PROVIDED TEXT below:
The radial artery superficial palmar branch flap: a modified free thenar flap with constant innervation

Jae-Won Yang, Jin-Soo Kim, Dong-Chul Lee, Sae-Hwi Ki, Si-Young Roh, Shalimar Abdullah, Huey-Yuan Tien
Journal of Reconstructive Microsurgery 2010, 26 (8): 529-38
The free thenar flap is useful for coverage of volar finger defects but has an inconstant innervation based on the presence of either the lateral antebrachial cutaneous nerve (LABC) or the superficial sensory branch of the radial nerve (SSRN). A detailed anatomic study on 30 adult fresh frozen cadavers preinjected with silicone rubber compound to demarcate arterial anatomy documented locations, numbers, and diameters of arteries and skin perforators with surrounding nerves. The palmar cutaneous branch of the median nerve (PCMN) was present within the flap in all cases. However, the LABC and the SSRN were available in only 43.33% and 46.66%, respectively, with neither of them in 33.33% of the cases. The constantly present PCMN allowed the design of a new flap named the radial artery superficial palmar branch (RASP) flap. The RASP flap is large enough to cover volar finger defects and contain direct skin perforators. Because it is constantly innervated, it is an excellent option for coverage of volar finger defects extending to the fingertips.
End of PROVIDED TEXT.
RECORD EXCERPTS below:
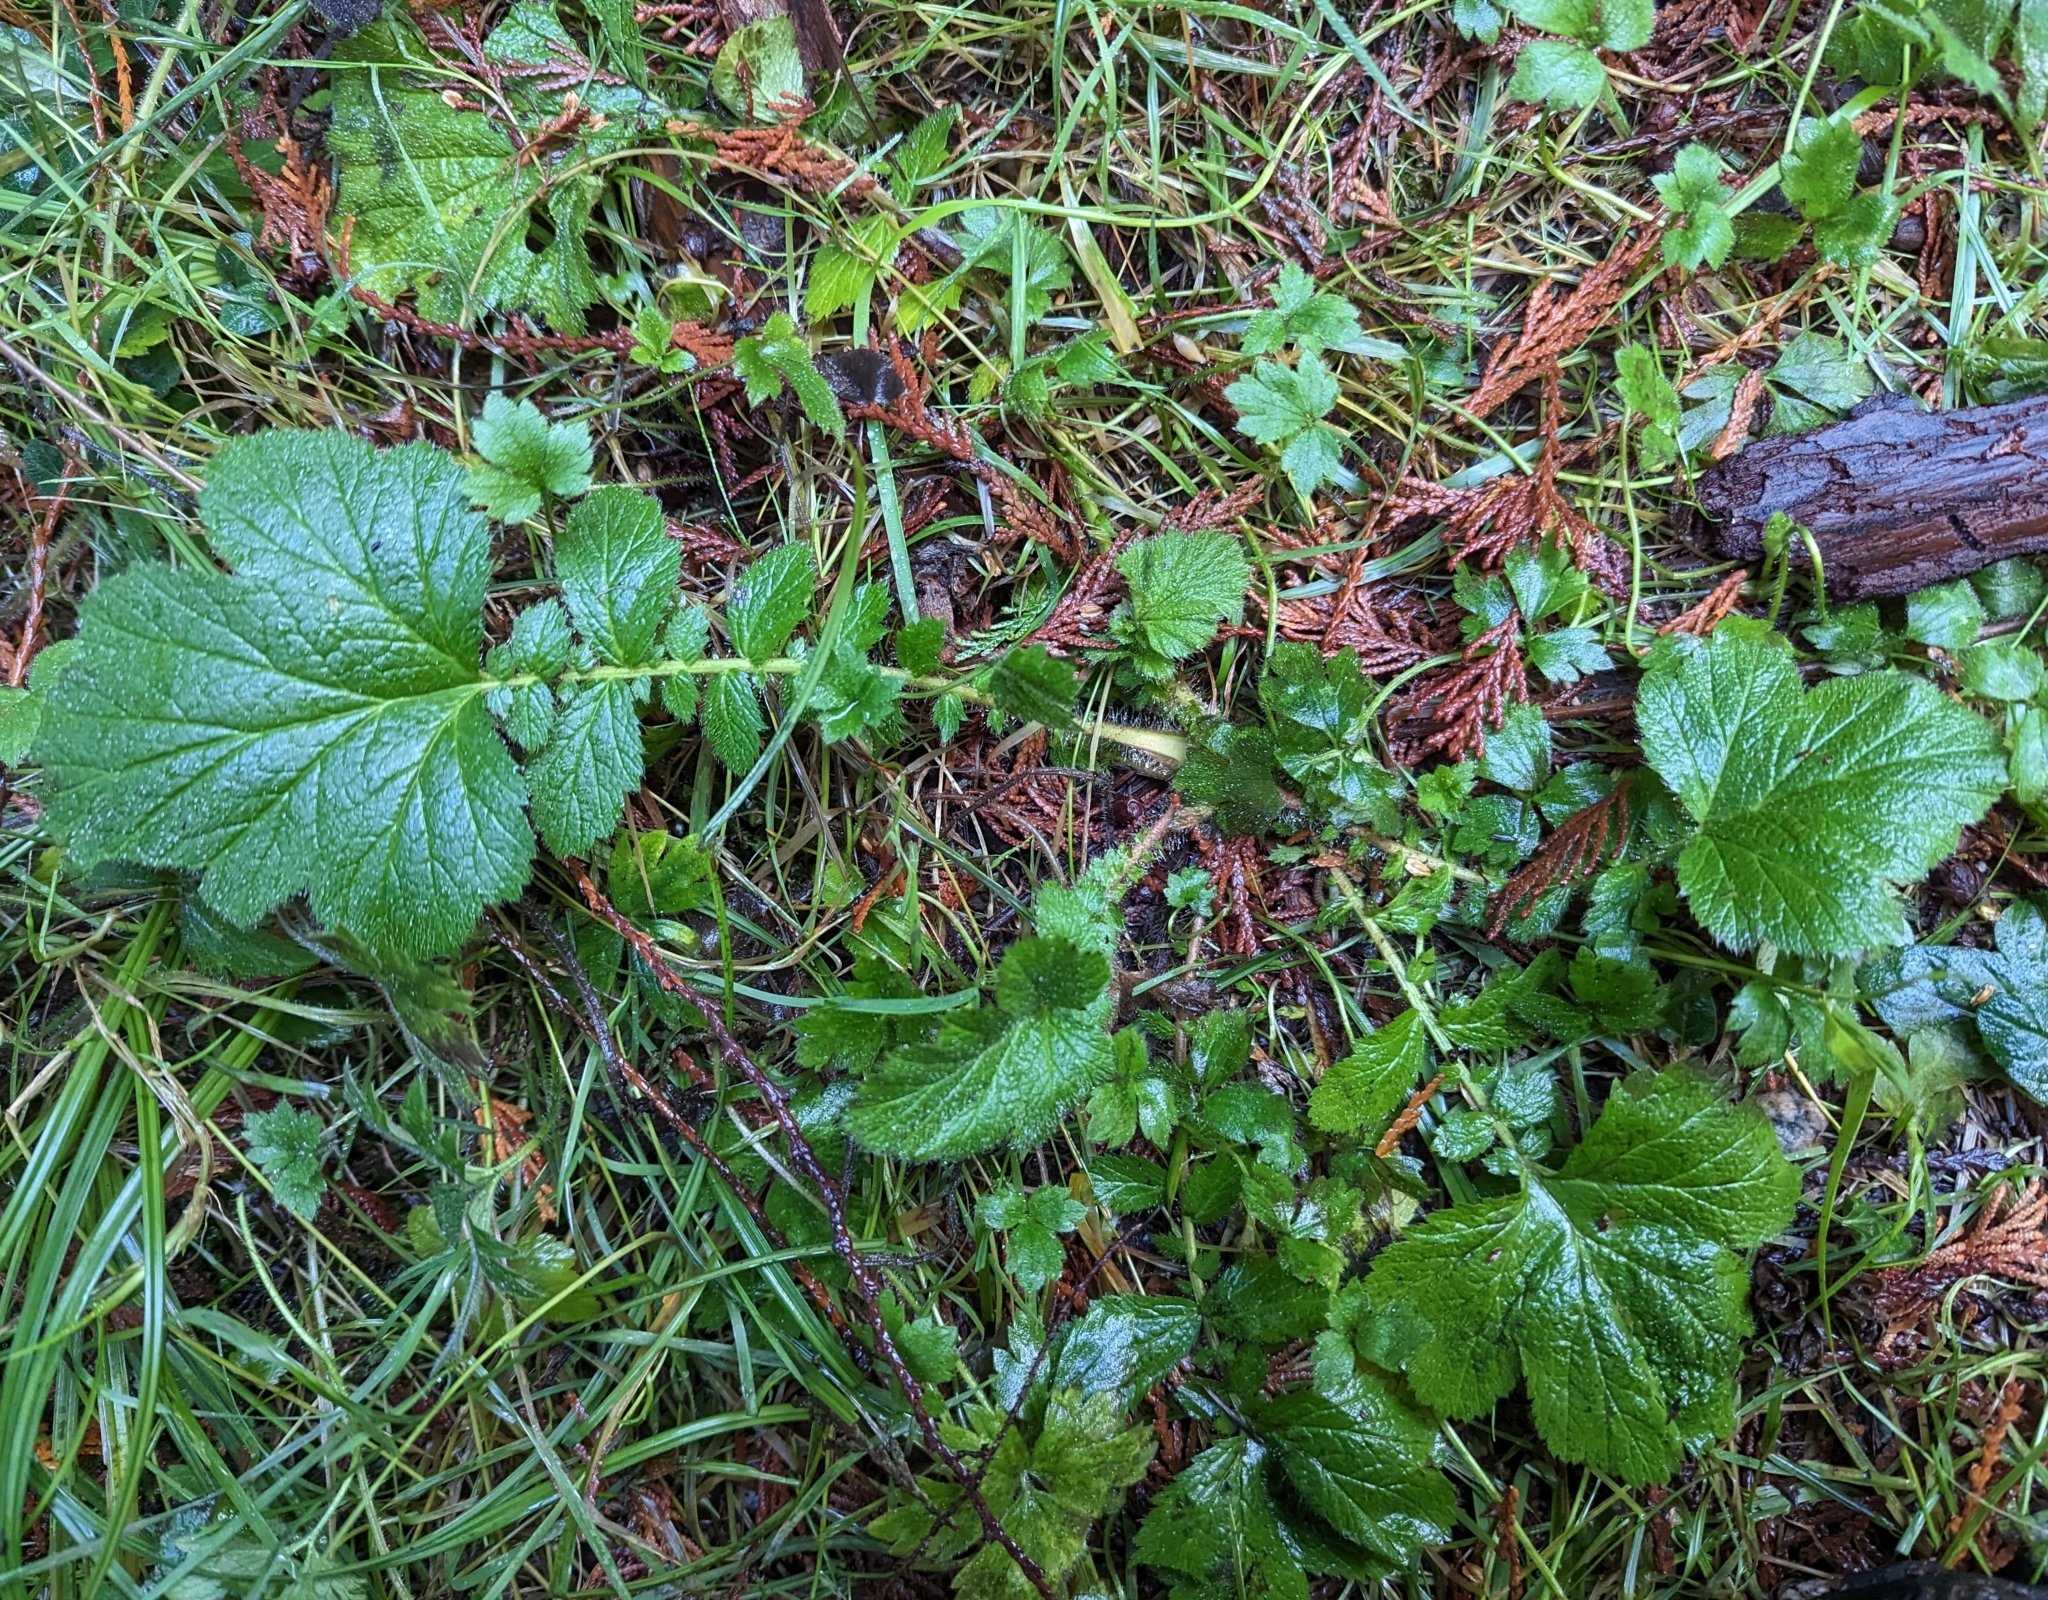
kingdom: Plantae
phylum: Tracheophyta
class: Magnoliopsida
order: Rosales
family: Rosaceae
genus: Geum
End of RECORD EXCERPTS.
*TASK PROMPT*
List every nerve named in the abstract on the radial artery superficial palmar branch flap, with the abbreviation it gives for each. Rely only on the text for what comes next.

*WRITTEN RESPONSE*
- Lateral antebrachial cutaneous nerve (LABC)
- Superficial sensory branch of the radial nerve (SSRN)
- Palmar cutaneous branch of the median nerve (PCMN)